ヒッグと同じく希望を追い求めるシーマを演じたマーガレット・クアリーは、作品の質感に驚いたと語る。「この映画の世界観が本当に美しくて、どこか詩的で夢のような雰囲気があるんです。終末世界を描いた映画で、こんな世界観がつくられるとは思っていませんでした」

『ラスト・サバイバー』ロンドンプレミアの様子
(C)2026 Getty Images/Getty Images for Disney Photo by StillMoving.Net for The Walt Disney Company Limited

左手に残る結婚指輪

プレミアに合わせて、本編クリップも解禁された。

映し出されるのは、ヒッグがバングリーのもとを離れる決意を固め、旅立ちの準備をしている場面だ。外に出れば命が危ないと、父が子を諭すように警告するバングリー。ヒッグはその忠告を受け入れず、何かを訴えるように言葉を絞り出す。その左手には、亡き妻との結婚指輪がいまも光っている。生き延びるための毎日と、失われた日常の記憶。どちらを選ぶかという話ではなく、両方を抱えたまま歩き出す男の姿がある。
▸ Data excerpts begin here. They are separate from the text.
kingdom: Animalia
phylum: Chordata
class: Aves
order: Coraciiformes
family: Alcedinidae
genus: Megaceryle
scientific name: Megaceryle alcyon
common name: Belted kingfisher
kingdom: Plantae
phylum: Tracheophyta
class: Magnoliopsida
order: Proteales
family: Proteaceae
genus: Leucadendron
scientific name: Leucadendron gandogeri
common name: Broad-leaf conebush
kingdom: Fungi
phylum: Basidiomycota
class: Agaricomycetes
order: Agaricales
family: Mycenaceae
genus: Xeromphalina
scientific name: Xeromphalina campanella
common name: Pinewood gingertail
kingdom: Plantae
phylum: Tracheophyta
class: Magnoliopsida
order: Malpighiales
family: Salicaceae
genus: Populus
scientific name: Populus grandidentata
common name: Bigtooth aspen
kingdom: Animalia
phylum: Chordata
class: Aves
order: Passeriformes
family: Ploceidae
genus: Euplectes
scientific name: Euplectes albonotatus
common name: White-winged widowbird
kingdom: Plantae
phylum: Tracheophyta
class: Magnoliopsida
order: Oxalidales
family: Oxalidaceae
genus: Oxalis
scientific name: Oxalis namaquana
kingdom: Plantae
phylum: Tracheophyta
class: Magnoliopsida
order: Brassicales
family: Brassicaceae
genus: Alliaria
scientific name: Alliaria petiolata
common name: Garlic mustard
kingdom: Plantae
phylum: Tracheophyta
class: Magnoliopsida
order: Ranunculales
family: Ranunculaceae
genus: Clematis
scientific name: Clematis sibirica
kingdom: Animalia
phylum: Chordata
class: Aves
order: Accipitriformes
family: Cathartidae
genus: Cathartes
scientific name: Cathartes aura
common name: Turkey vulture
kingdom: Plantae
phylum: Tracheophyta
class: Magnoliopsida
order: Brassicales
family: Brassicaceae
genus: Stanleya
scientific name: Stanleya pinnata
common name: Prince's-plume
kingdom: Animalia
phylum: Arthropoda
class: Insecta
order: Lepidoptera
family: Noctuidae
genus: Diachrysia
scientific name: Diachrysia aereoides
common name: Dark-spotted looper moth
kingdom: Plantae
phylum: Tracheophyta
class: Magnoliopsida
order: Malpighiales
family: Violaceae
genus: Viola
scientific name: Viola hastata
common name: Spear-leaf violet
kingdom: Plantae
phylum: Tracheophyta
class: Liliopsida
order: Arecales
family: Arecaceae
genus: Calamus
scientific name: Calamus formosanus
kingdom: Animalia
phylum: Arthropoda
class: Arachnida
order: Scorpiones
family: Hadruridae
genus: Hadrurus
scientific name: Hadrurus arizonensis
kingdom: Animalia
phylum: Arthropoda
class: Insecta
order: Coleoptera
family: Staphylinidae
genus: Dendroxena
原作は、「史上最高のディストピア小説」の一つとも称されるピーター・ヘラーの「ドッグ・スターズ」。謎のパンデミックで人口の90%が死滅し、生き残った者たちが奪い合う世界が舞台だ。『エイリアン』(1979年)、『ブレードランナー』(1982年)でSF映画の姿を変えてきた監督が、その延長線上で描く終末の物語となる。

『ラスト・サバイバー』は8月28日より全国公開。